In Virgin River, Robyn Carr has created a huge palette of secondary characters, some of whom get their own future books in the series. I found myself intrigued by Preacher right from the start, and was pleased to find out that his book, Shelter Mountain, is up next. As I mentioned earlier, Jack's teenage protégé, Ricky gets a few scenes from his own point of view. Normally, I wouldn't be too thrilled about a teenage love affair, and although it did give me pause, I really think the things Ricky experienced helped him to grow up and show the kind of man he's going to become. He may have lost his head in the heat of the moment, but underneath it all, he's a very responsible young man who doesn't take his actions lightly. I'll be interested to read more about him and Liz in Paradise Valley. Doc is quite the crusty old coot, but underneath it all, he has a good heart, and a certain charm in spite of his stubbornness and sharp tongue. Mel always gives back as good as she gets anyway. What little I saw of them, I really liked Jack's Marine buddies too. The two remaining single guys in the group get stories later in the series: Mike Valenzuela, paired with Jack's sister, Brie Sheridan (Whispering Rock) and Paul Haggerty (Second Chance Pass). For readers who aren't aware, the Virgin River series is a spin-off of Grace Valley, and although I haven't read that series, I suspect several of the characters from it made an appearance in Virgin River, particularly the main couple, June Hudson and Jim Post. This doesn't even include all the numerous townspeople from Virgin River and the surrounding countryside and other communities. Sometimes it was hard keeping track of all of them, so I hope Robyn Carr utilizes them in future books instead of creating dozens of new characters each time, or I might get really confused.;-)

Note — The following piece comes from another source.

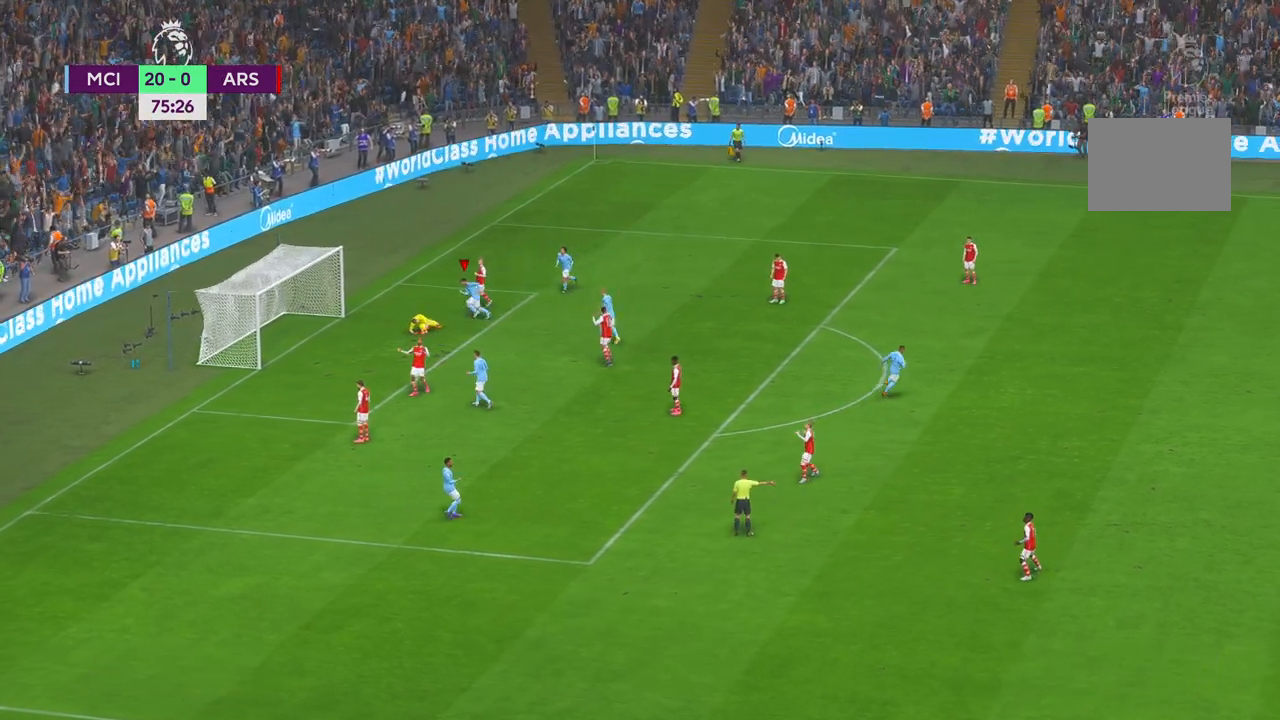
{"buttons": [], "left_stick": "center", "right_stick": "center", "events": [[50, "left_stick", "down"], [150, "R1", "down"], [250, "R1", "up"], [300, "left_stick", "center"]]}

Virgin River may not have grabbed me the way I thought it would, but aside from a few slow parts it did keep me fairly well engaged and entertained. I really like stories that take place in small communities, and I think that Robyn Carr did a good job of building that slow pace of life and everybody-knows-everybody-else vibe. It's like everyone in Virgin River is one big family always ready to lend a helping hand, and then Jack's Marine buddies were like yet another different kind of family. It all reminded me of pioneer life on the frontier where everyone pitched in to survive which is something I always enjoy reading about. I liked the medical drama that came with Mel's job, and many of the supporting characters caught my interest. Even though I had several issues with Virgin River, particularly the romance and Mel, it was still a good story that I would recommend. I'm hoping that perhaps it was just suffering from the dreaded first-in-a-series syndrome where a lot of time is spent building the settings and characters, and that the future books will be stronger on the romance and relationship building. The overarching plot drew me in enough to make me look forward to continuing the Virgin River series, and wonder what the future might hold for all the new characters that I had the privilege of meeting in this book. There are currently 11 novels and short stories in the Virgin River series. I just read that there are three more books planned for release in 2011. Readers can visit Robyn Carr's website for the latest news and recommended reading order.